Arrêt sur image : Les riverains ne souffrent plus des pluies diluviennes et égouts bouchés.

Les précipitations intenses enregistrées ces deux dernières semaines ont provoqué des inondations dans plusieurs quartiers du Grand Tunis ainsi que dans de nombreuses régions du pays. Face à l’urgence, les riverains ont tenté de joindre l’ONAS (Office National de l’Assainissement) pour demander le curage et le débouchage de la bouche d’égoût, mais n’ont pas eu de réponse.


Les fortes pluies des deux dernières semaines ont entraîné des inondations dans plusieurs quartiers du Grand Tunis et dans de nombreuses régions du pays. À la suite des averses du week-end dernier, les rues et les trottoirs ont rapidement été submergés, les eaux s’infiltrant dans les locaux situés au rez-de-chaussée et en sous-sol.

Cette situation résulte non seulement des pluies particulièrement intenses, mais aussi de l’état des bouches d’égout, qui, obstruées par les déchets, ne parviennent pas à évacuer les eaux pluviales.

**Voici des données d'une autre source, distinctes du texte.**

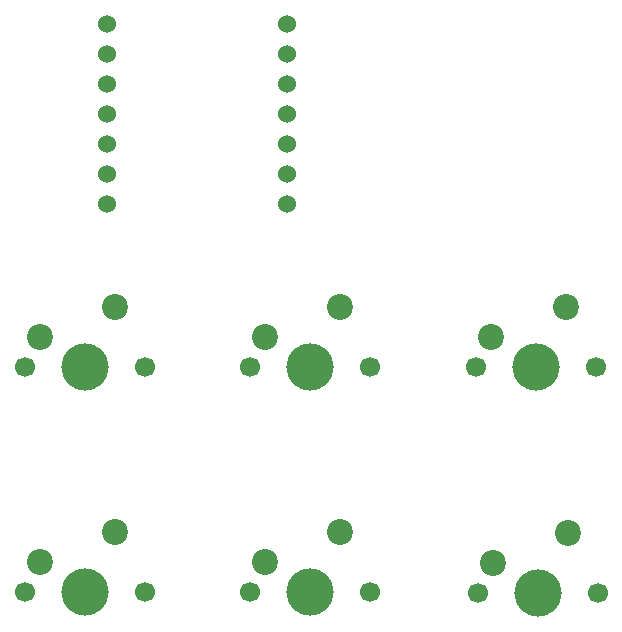
<source format=gbr>
%TF.GenerationSoftware,KiCad,Pcbnew,9.0.3*%
%TF.CreationDate,2025-07-10T08:35:26-07:00*%
%TF.ProjectId,Hackpad,4861636b-7061-4642-9e6b-696361645f70,rev?*%
%TF.SameCoordinates,Original*%
%TF.FileFunction,Soldermask,Bot*%
%TF.FilePolarity,Negative*%
%FSLAX46Y46*%
G04 Gerber Fmt 4.6, Leading zero omitted, Abs format (unit mm)*
G04 Created by KiCad (PCBNEW 9.0.3) date 2025-07-10 08:35:26*
%MOMM*%
%LPD*%
G01*
G04 APERTURE LIST*
%ADD10C,1.700000*%
%ADD11C,4.000000*%
%ADD12C,2.200000*%
%ADD13C,1.524000*%
G04 APERTURE END LIST*
D10*
%TO.C,SW3*%
X57695250Y-82004750D03*
D11*
X62775250Y-82004750D03*
D10*
X67855250Y-82004750D03*
D12*
X65315250Y-76924750D03*
X58965250Y-79464750D03*
%TD*%
D10*
%TO.C,SW2*%
X76745250Y-62954750D03*
D11*
X81825250Y-62954750D03*
D10*
X86905250Y-62954750D03*
D12*
X84365250Y-57874750D03*
X78015250Y-60414750D03*
%TD*%
D10*
%TO.C,SW6*%
X96020000Y-82100000D03*
D11*
X101100000Y-82100000D03*
D10*
X106180000Y-82100000D03*
D12*
X103640000Y-77020000D03*
X97290000Y-79560000D03*
%TD*%
D10*
%TO.C,SW5*%
X95920000Y-62900000D03*
D11*
X101000000Y-62900000D03*
D10*
X106080000Y-62900000D03*
D12*
X103540000Y-57820000D03*
X97190000Y-60360000D03*
%TD*%
D13*
%TO.C,U1*%
X64680250Y-33903500D03*
X64680250Y-36443500D03*
X64680250Y-38983500D03*
X64680250Y-41523500D03*
X64680250Y-44063500D03*
X64680250Y-46603500D03*
X64680250Y-49143500D03*
X79920250Y-49143500D03*
X79920250Y-46603500D03*
X79920250Y-44063500D03*
X79920250Y-41523500D03*
X79920250Y-38983500D03*
X79920250Y-36443500D03*
X79920250Y-33903500D03*
%TD*%
D10*
%TO.C,SW4*%
X76745250Y-82004750D03*
D11*
X81825250Y-82004750D03*
D10*
X86905250Y-82004750D03*
D12*
X84365250Y-76924750D03*
X78015250Y-79464750D03*
%TD*%
D10*
%TO.C,SW1*%
X57695250Y-62954750D03*
D11*
X62775250Y-62954750D03*
D10*
X67855250Y-62954750D03*
D12*
X65315250Y-57874750D03*
X58965250Y-60414750D03*
%TD*%
M02*

</source>
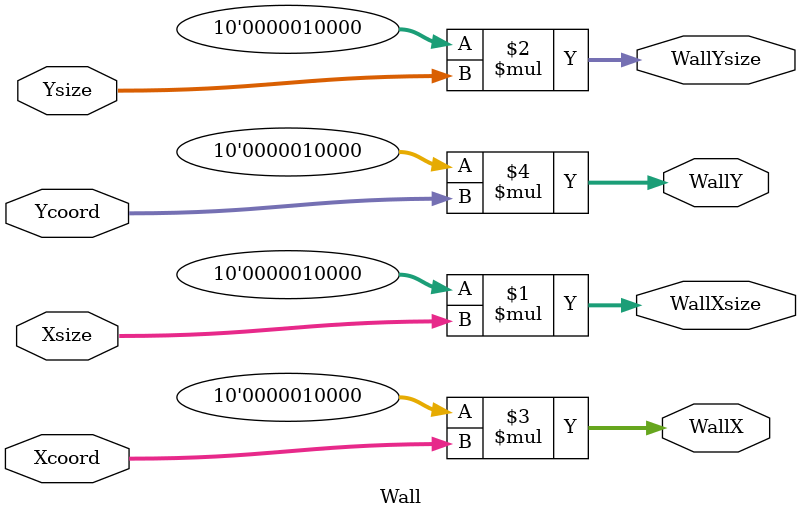
<source format=sv>

module  Wall ( input [9:0] Xsize, Ysize, Xcoord, Ycoord,
               output logic [9:0]  WallX, WallY, 
					output logic [9:0] WallYsize, WallXsize);
    
    logic [9:0] Wall_X_Pos, Wall_X_Motion, Wall_Y_Pos, Wall_Y_Motion, Wall_Size;
	 

	

    assign WallXsize = 10'd16 * Xsize;  // assigns the value 4 as a 10-digit binary number, ie "0000000100"
	 assign WallYsize = 10'd16 * Ysize;
   
       
    assign WallX = 10'd16 * Xcoord;
   
    assign WallY = 10'd16 * Ycoord;
    

endmodule

</source>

Dans la rue Garibaldi à Tunis, les récentes pluies ont complètement inondé la chaussée et les trottoirs. Un regard d’égout, situé en plein milieu du trottoir, a fini par déverser des eaux noires et nauséabondes, se mêlant aux eaux de pluie.

La vie quotidienne des habitants est devenue problématique : dans un immeuble de la rue, les résidents ont dû installer une planche en bois pour pouvoir entrer et sortir de chez eux.

Face à cette urgence, les riverains ont tenté de contacter l’ONAS (Office National de l’Assainissement) afin de solliciter le nettoyage et le débouchage de la bouche d’égout. Cependant, ils ont reçu silence radio en réponse. Malgré une légère amélioration des conditions météo ces derniers jours, les eaux stagnantes ont à peine diminué, laissant derrière elles une marée noire et malodorante qui recouvre encore le trottoir devant l’immeuble.

Frustrés par cette situation, les habitants, qui peinent à entrer et sortir de chez eux, attendent toujours une intervention des agents de l’ONAS, qui demeurent pour l’heure absents.